# Advice for flying from Sydney to LA for a short trip?



## dmasnick84 (Jul 6, 2009)

Hi guys,

I'm new here, and I'm wondering if you have any advice to share on which airline to choose to fly from Sydney to LA. My girlfriend and I are keen to have a short break from our ad agency jobs to see how much of LA we can see in less than a week. The amount of info for booking flights online is pretty daunting, so I thought I'd start here - you seem a friendly bunch!

Are there any sweet return airfare deals going around at the moment, or do you have any horror stories of in-flight service from particular airlines? We're looking to spend as little as possible on the airfares (to leave more cash spare for shopping in LA..) - any advice appreciated. 

Thanks!

- Dan


----------



## Wanderer (Jun 16, 2007)

Think it was earlier this year that Virgin started up flights to west coast US, calling their company that does that V Australia I think.

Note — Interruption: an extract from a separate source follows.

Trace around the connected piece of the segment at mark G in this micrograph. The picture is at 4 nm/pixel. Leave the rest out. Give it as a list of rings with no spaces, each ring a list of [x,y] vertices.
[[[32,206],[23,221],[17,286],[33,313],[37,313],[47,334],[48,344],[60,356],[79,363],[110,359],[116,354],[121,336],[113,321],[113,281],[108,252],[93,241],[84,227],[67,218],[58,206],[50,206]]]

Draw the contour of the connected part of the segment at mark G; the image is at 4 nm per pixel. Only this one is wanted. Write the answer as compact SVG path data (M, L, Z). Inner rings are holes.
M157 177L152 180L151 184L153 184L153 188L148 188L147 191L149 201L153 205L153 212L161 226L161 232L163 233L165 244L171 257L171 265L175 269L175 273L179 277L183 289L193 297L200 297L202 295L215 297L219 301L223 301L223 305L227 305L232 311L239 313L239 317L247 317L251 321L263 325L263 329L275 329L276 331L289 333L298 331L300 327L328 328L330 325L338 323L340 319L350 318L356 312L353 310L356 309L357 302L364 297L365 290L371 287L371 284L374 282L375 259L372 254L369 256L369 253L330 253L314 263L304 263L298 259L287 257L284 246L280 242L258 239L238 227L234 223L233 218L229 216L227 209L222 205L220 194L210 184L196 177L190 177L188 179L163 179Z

Suppose it'll be high season right now for heading there much as it is for Europe so prices may not be so good.

You could look up Flight Centre Online and see what they have and Australian Travel Agent : Best Flights Online Travel Agency Australia is also reasonable for coming up with any specials.

Not that I've been there but LA is not supposed to be the best of airports as far as getting through and you might want to also look at SanFrancisco.


----------



## ronnie (Aug 5, 2009)

If you can afford $1900 each, VA will put you in Y+ (economy plus) check Flight Centre web site. A great way to travel to LAX, with virtually all the goodies of J class ( business class)
Cheers Dee


----------